Rundfunkgebühren
Ab 30. November 1924 sendete Radio aus Bremen als sogenannter "Zwischensender" der Nordischen Rundfunk Aktiengesellschaft (Norag)
Meinungsfreiheit und Programmvielfalt waren in der deutschen Geschichte nicht immer selbstverständlich. Als die Nationalsozialisten Deutschland regierten, missbrauchten sie das Rundfunkmonopol des Staates zu Propagandazwecken. Auch in der DDR waren Fernsehen und Rundfunk nicht frei; der SED-Staat beanspruchte das Meinungsmonopol ohne Rücksicht auf die Lage und Bedürfnisse der Menschen. In der Bundesrepublik hat man aus dieser Vergangenheit gelernt, wenn auch anfangs nicht freiwillig.
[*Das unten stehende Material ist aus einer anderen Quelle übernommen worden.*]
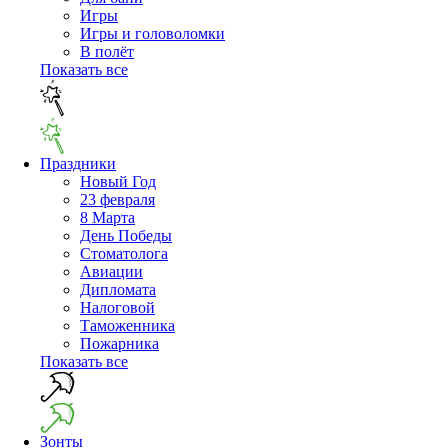
Игры
Игры и головоломки
В полёт
Показать все
Праздники
Новый Год
23 февраля
8 Марта
День Победы
Cтоматолога
Авиации
Дипломата
Налоговой
Таможенника
Пожарника
Показать все
Зонты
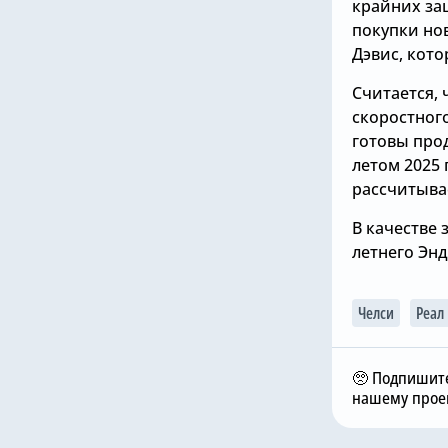
крайних за
покупки но
Дэвис, кото
Считается,
скоростног
готовы прод
летом 2025 
рассчитыва
В качестве
летнего Эн
Челси
Реал
а, 11:11
Вчера, 09:00
аби Алонсо есть
Мойзес Кайседо
кретный план на
невероятно рад видеть
🥺 Подпишите
тугальского
новичка «Челси» в
нашему проек
адающего в «Челси»
команде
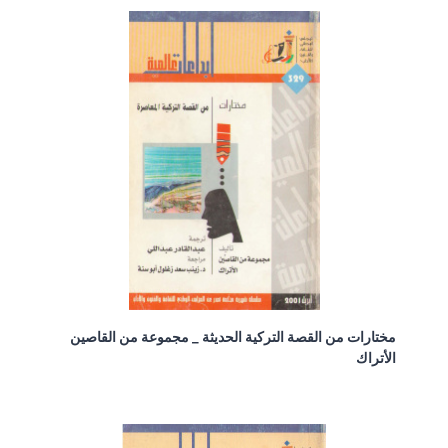
مختارات من القصة التركية الحديثة _ مجموعة من القاصين
الأتراك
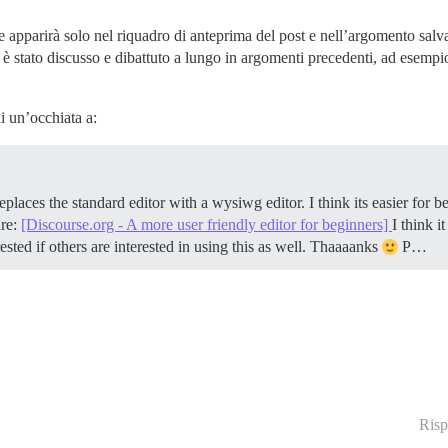
 apparirà solo nel riquadro di anteprima del post e nell’argomento s
 è stato discusso e dibattuto a lungo in argomenti precedenti, ad esemp
i un’occhiata a:
laces the standard editor with a wysiwg editor. I think its easier for be
are:
[Discourse.org - A more user friendly editor for beginners]
I think i
ested if others are interested in using this as well. Thaaaanks
P…
Risp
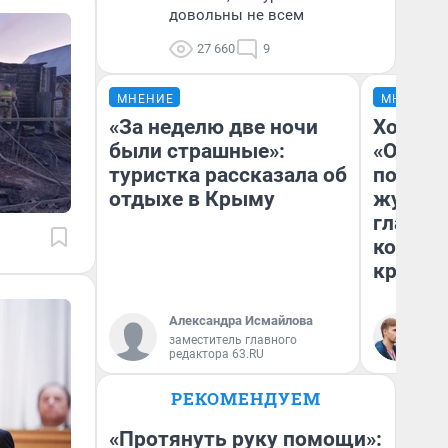
довольны не всем
27 660
9
МНЕНИЕ
МНЕНИЕ
«За неделю две ночи
Хоть к
были страшные»:
«Одисс
туристка рассказала об
понрав
отдыхе в Крыму
журнал
главны
которы
критик
Александра Исмайлова
Ан
заместитель главного
Жу
редактора 63.RU
РЕКОМЕНДУЕМ
«Протянуть руку помощи»:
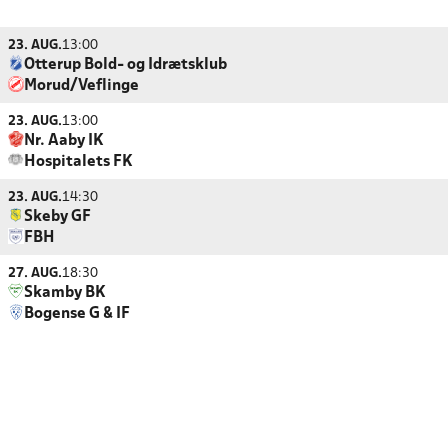
23. AUG.
13:00
Otterup Bold- og Idrætsklub
Morud/Veflinge
23. AUG.
13:00
Nr. Aaby IK
Hospitalets FK
23. AUG.
14:30
Skeby GF
FBH
27. AUG.
18:30
Skamby BK
Bogense G & IF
Es waren die alliierten Besatzungsmächte, die nach 1945 die alten Medienstrukturen in Deutschland zerschlugen, um neue, demokratische Sendeanstalten mit öffentlich-rechtlicher Verfassung zu gründen. Das Modell war so erfolgreich, dass es nach dem Untergang des Sozialismus auch in der ehemaligen DDR eingeführt wurde: Das System öffentlich-rechtlicher Rundfunkanstalten als Garant für freie, unabhängige Programme.
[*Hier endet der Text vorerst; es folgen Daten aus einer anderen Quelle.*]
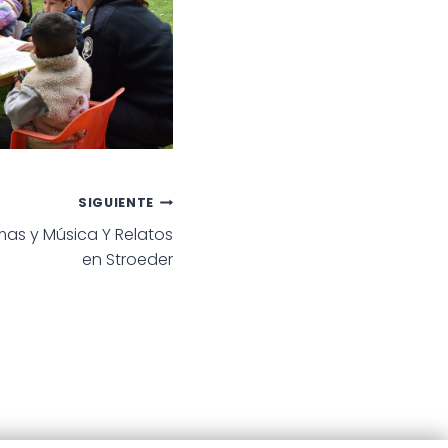
SIGUIENTE
s y Música Y Relatos
en Stroeder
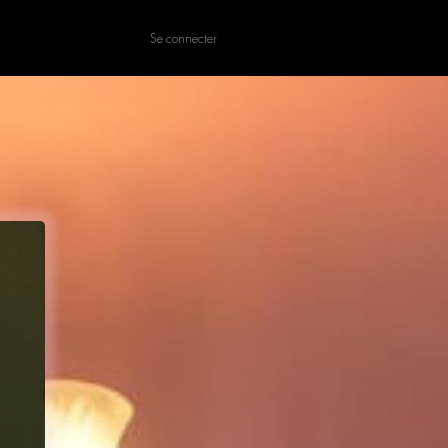
Se connecter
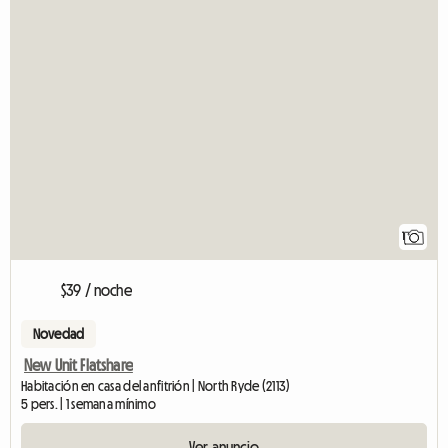
1
$39 / noche
Novedad
New Unit Flatshare
Habitación en casa del anfitrión | North Ryde (2113)
5 pers. | 1 semana mínimo
Ver anuncio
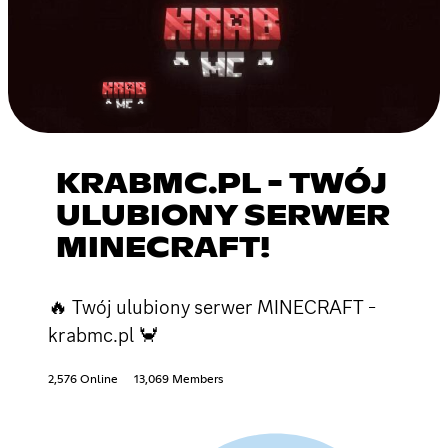
KRABMC.PL - TWÓJ
ULUBIONY SERWER
MINECRAFT!
🔥 Twój ulubiony serwer MINECRAFT -
krabmc.pl 🦀
2,576 Online
13,069 Members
Nicht der Staat, sondern dessen gesellschaftliche und politische Gruppen nehmen die Aufsichtsfunktion in den Leitungsgremien wahr. Nicht der Staat finanziert die Programme, sondern die Hörer und Zuschauer, die dadurch Programme ohne Einfluss von Politik und Wirtschaft sicherstellen. Das Modell des öffentlich-rechtlichen Rundfunks hat auch heute nichts von seiner Attraktivität verloren. In der globalen Informationsgesellschaft sind unabhängige, freie Programme wichtiger denn je.
Nach der Überwindung zweier Diktaturen in Deutschland bedeutet Freiheit heute indessen nicht so sehr die Abwesenheit von Zwang, sondern die Möglichkeit, sich zu entscheiden. Öffentlich-rechtliche Programme - wie die Programme von Radio Bremen - gewährleisten diese freie Entscheidung jedes einzelnen Rundfunkteilnehmers dank eines hochwertigen und vielfältigen Angebots, das zu circa 90 Prozent aus Rundfunkgebühren finanziert wird.
Radio Bremen hat in seinen Sendungen einen objektiven und umfassenden Überblick über das internationale, europäische, bundesweite sowie länder- und regionenbezogene Geschehen in allen wesentlichen Lebensbereichen zu geben. Die Programme dienen der Information und Bildung sowie der Beratung und Unterhaltung und haben dem kulturellen Auftrag des öffentlich-rechtlichen Rundfunks besonders zu entsprechen. Das Sendegebiet des Landes Bremen, also die Städte Bremen und Bremerhaven sind auch in den gemeinsam veranstalteten Programmen angemessen zu berücksichtigen.
Das Nebeneinander von öffentlich-rechtlichem und privatwirtschaftlichem Rundfunk bezeichnet man auch als duales Rundfunksystem. Es beschreibt die veränderte Rundfunkordnung der Bundesrepublik Deutschland seit den 80er Jahren. Mit einem Protokoll zum öffentlich-rechtlichen Rundfunk haben sich die Regierungschefs der EU-Mitgliedstaaten 1997 auch auf europäischer Ebene zu einer dualen Rundfunkordnung bekannt.
Wesentliche Rechtsgrundlagen des deutschen Systems ist heute der Staatsvertrag (aller Bundesländer) über den Rundfunk im vereinten Deutschland (Rundfunkstaatsvertrag) als nationale Klammer und Regelwerk für übergreifende Fragen.